N

noname223

Angelic
Aug 18, 2020
4,974
Currently I am struggling. Soon I will have my exams and usually my suicidality becomes worse at that time. The inhuman pressure I do to myself gets even way worse. The only reason why I probably not relapse is my addictive medication. I am scared that when my psychiatrist retires noone will trust me enough for it. I think her retirement is not that far in the future. I am already anxious as always.

So this was all negative so far. As I said now after vacation I face all the heavy pressure. I feel angry at my family for abusing me. It is hard to suppress it because the pain is so acute.

This is why I wanted to share some things I tell to myself to comfort me.

It is true I was severely abused as a child and I cannot change that. Though it is not that unlikely that I would have become mentally ill anyway. In my family all men are mentally ill (depression). So even without the abuse my life could have been horrible anyway.

I often hate myself. Sometimes for minor things. But there are things I clearly like about me. Especially when I compare myself to the ignorant morons which are called my family. None of them is self-aware. They live in their naive dream world and are ignorant as fuck. I hate it how my dad always scapegoats vulnerable people for his faults. I am not sure but I have the feeling my mind has become sharper since the illness started. Of course the suffering increased a lot. But my cognitive skills got way way better. It is not unlikely that I would have ended like my relatives without the abuse. Morons who are ignorant as fuck ruining other people's lives and procreate on top of that. Moreover ruining also the lives of their children. My family looks down at vulnerable people. They have not learned anything of our situation. My dad does not feel at any point responsible for that shit. At least this is my feeling.

Honestly if I really became like them without the abuse yes this would be a very positive side effect. I would hate to become like my dad. And I have to say when I was a kid I was somewhat similar to him. I was lazy, ate very unhealthy, were not reflective at all and my congnition was horrible. As a child I watched trash TV shows for hours on a daily basis.

I have to say you can get so much more from life when you find a passion. And I have found passions. Politics, philosophy and some literature. This can give a human so much more than the shallow entertainment that I followed as a kid.
Moreover I am glad I put an end to procreation in my family. I hope very much my sister will do the same. As a kid I wanted to procreate so that my kids can achieve the goals I never reached. So I would have basically done the same horrible shit my mom did to me. So I would have probably ruined more lives.

I like to be self-aware and reflective. As I said as a kid I was horrible at that. I try to reach my full potential concerning my cognitive skills and thnigs I leave behind when I die. I try to accumulate information which feels meaningful for me and I had debates which I enjoyed a lot. I like the threads that I post here and many people gave me very positive feedback. I like that I have found friends with whom I can share everything. My illness clearly strengthened our friendship we shared our deepest secrets since. I think without my illness I would have lost my friends. (Complicated story). So the two psychosis had some good time points. They let me feel unimaginable pain without a doubt. But without my first psychosis at exactly this time point I might have lost my friends. And the second psychosis helped me to end studying a subject at college that I hated. I think without a breakdown I would have never quit voluntarily.

I have met many interesting people in my life due to the fact my life followed an unusual path. I was in so many clinics and had so much time to reflect on my values and what I really want in life.

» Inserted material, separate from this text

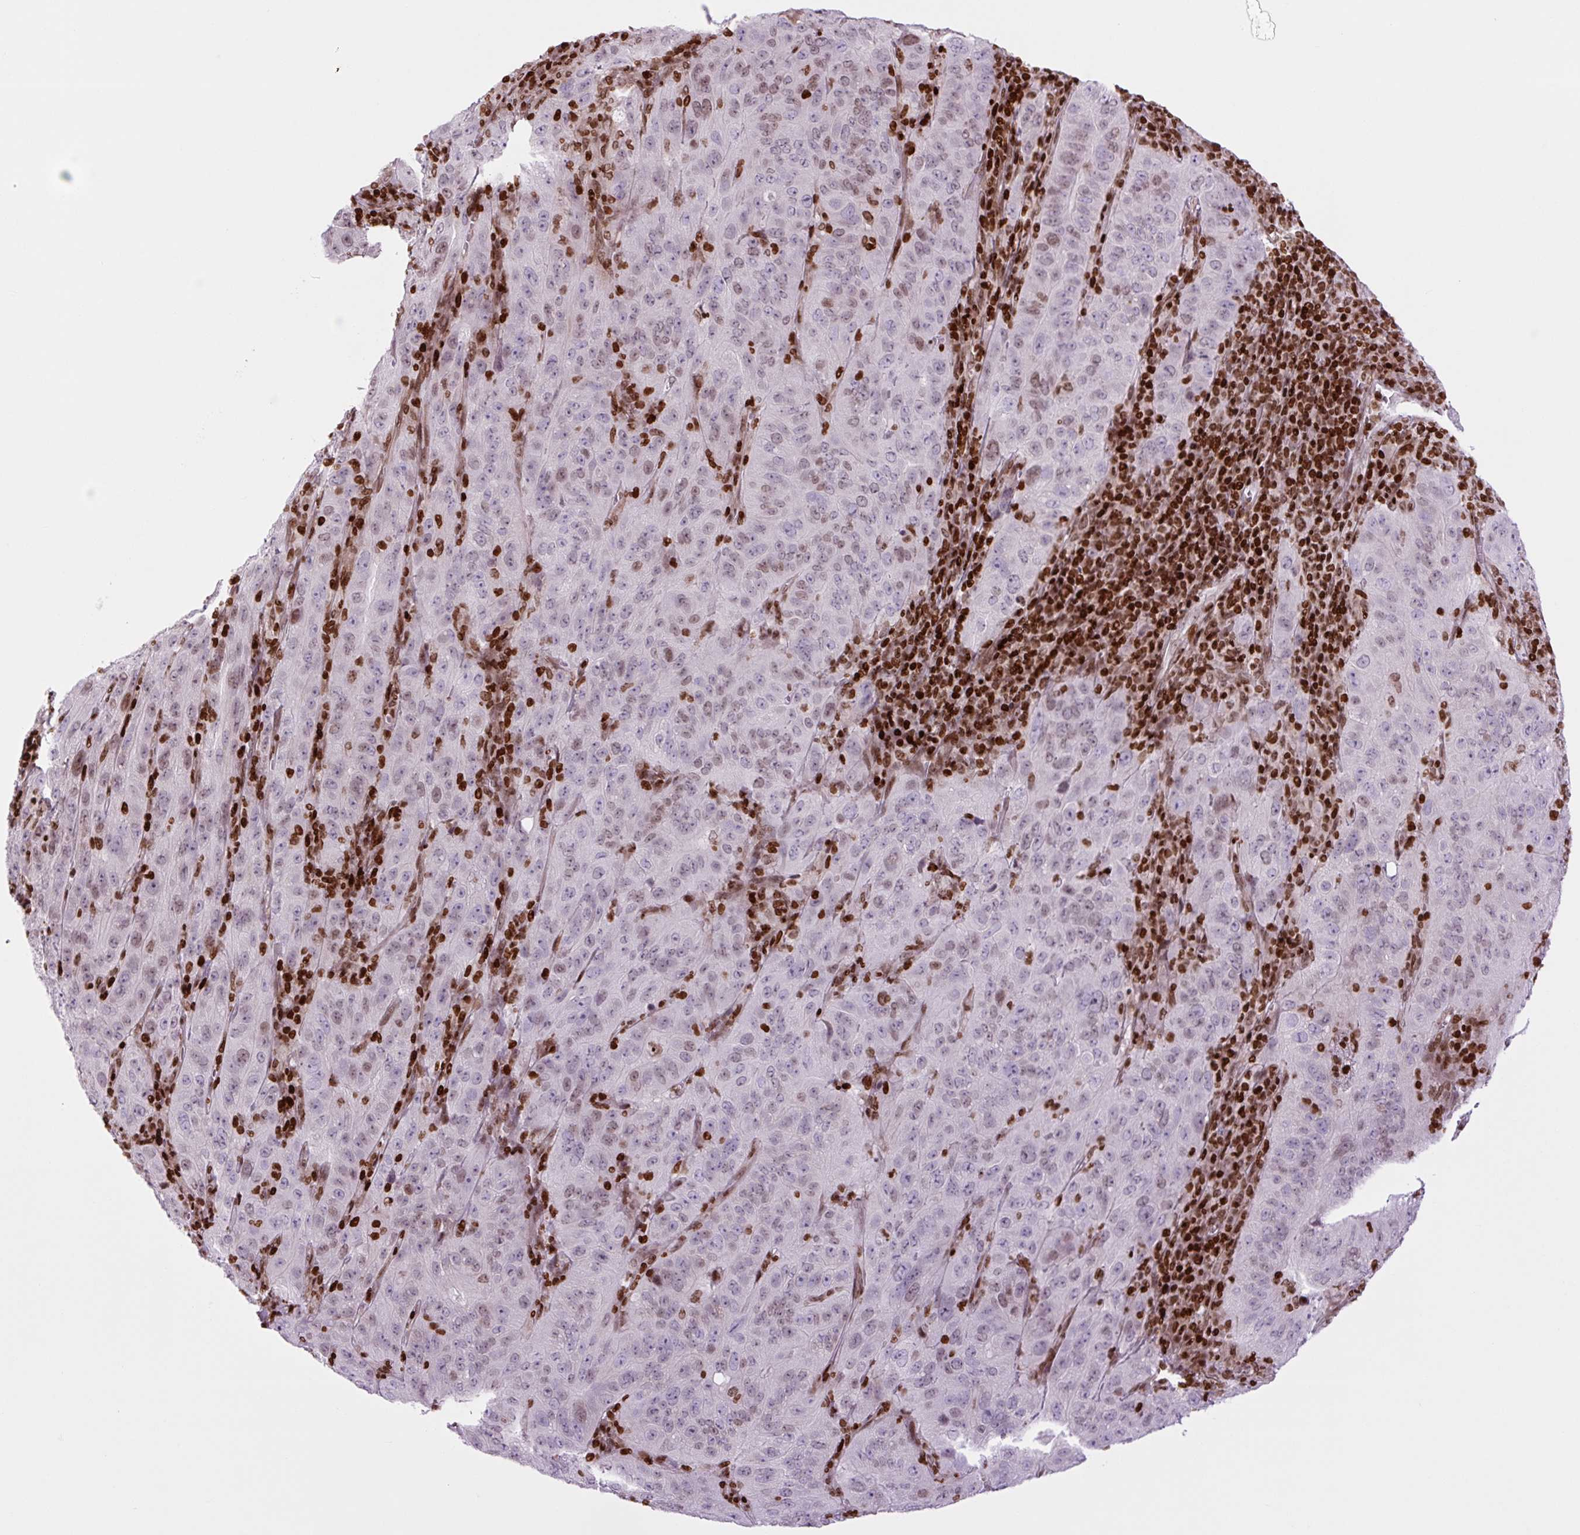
{"staining": {"intensity": "moderate", "quantity": "<25%", "location": "nuclear"}, "tissue": "pancreatic cancer", "cell_type": "Tumor cells", "image_type": "cancer", "snomed": [{"axis": "morphology", "description": "Adenocarcinoma, NOS"}, {"axis": "topography", "description": "Pancreas"}], "caption": "Immunohistochemistry (IHC) histopathology image of neoplastic tissue: human pancreatic cancer (adenocarcinoma) stained using immunohistochemistry (IHC) displays low levels of moderate protein expression localized specifically in the nuclear of tumor cells, appearing as a nuclear brown color.", "gene": "H1-3", "patient": {"sex": "male", "age": 63}}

Psychotherapy and literature have helped me to understand myself better. The mental crises helped me to correct my path. It forced me to treat myself better. It forced me to give me more freetime.

I see often this NPC meme in political contexts and I have to say it captures a certain notion which I have perfectly. If I never became ill I would clearly have become such a NPC. Prior to my first breakdown I was a careerist through and through. I followed the rules of capitalism without questioning anything. My psychotic breakdowns were clearly a game changer in that relation. I rethought my goals and values in life because of it.

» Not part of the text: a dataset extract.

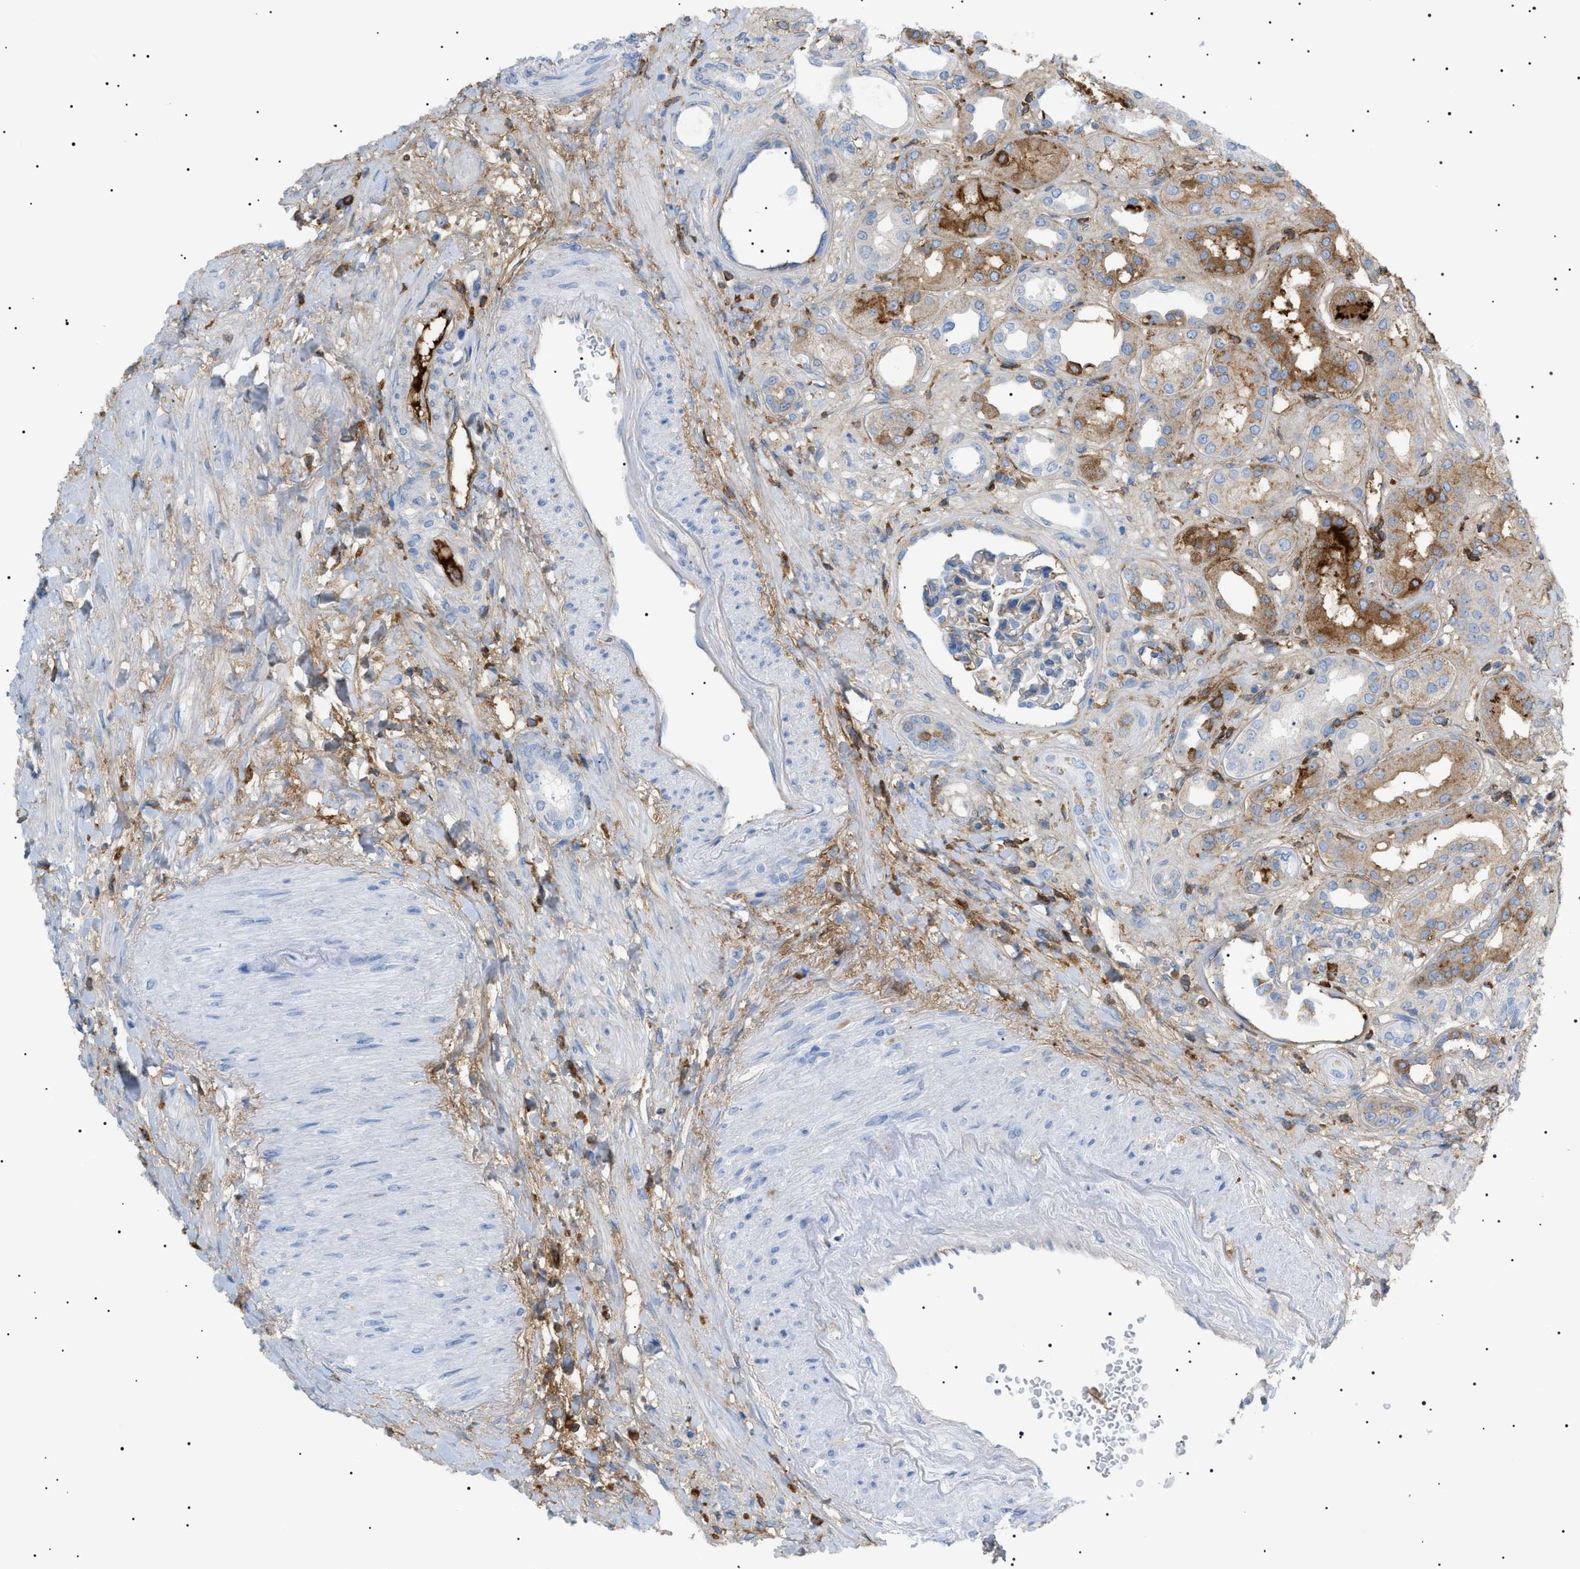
{"staining": {"intensity": "negative", "quantity": "none", "location": "none"}, "tissue": "kidney", "cell_type": "Cells in glomeruli", "image_type": "normal", "snomed": [{"axis": "morphology", "description": "Normal tissue, NOS"}, {"axis": "topography", "description": "Kidney"}], "caption": "Immunohistochemistry (IHC) photomicrograph of benign kidney stained for a protein (brown), which reveals no staining in cells in glomeruli.", "gene": "LPA", "patient": {"sex": "male", "age": 59}}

I think in psychiatry they often say one should give a mental health crisis a meaning. It is hard to find that. And if I could have chosen I would have prefered to learn my lesson in a less painful way. But I have learned from it to a certain extent. I don't say in any form that I liked it. I would have prefered to never exist after all the nightmarish that I have been through. But these existential crises made me more mature and analytical. When I see nightmarish shit on the news I can cope better with that than my friends. Maybe this is not necessarily a good thing maybe I am too numb. But I have seen hell a couple of times in my life and it helps to put things into perspective. Okay I wrote because it sounds cool not because it is true for me personally. I mean I am close to an anxiety attack when I write a usual exam. Lol. Though it is true that I might be more empathic since my breakdowns. I know how it feels to be vulnerable and fragile. And I think this experience made me a better person.

So does this make sense? Of course on a scale the negative is WAY WAY more than the positive. But I am very glad I have made a different development compared to my relatives. I am not really thankful for all of this agony but some points of this thread really comfort me.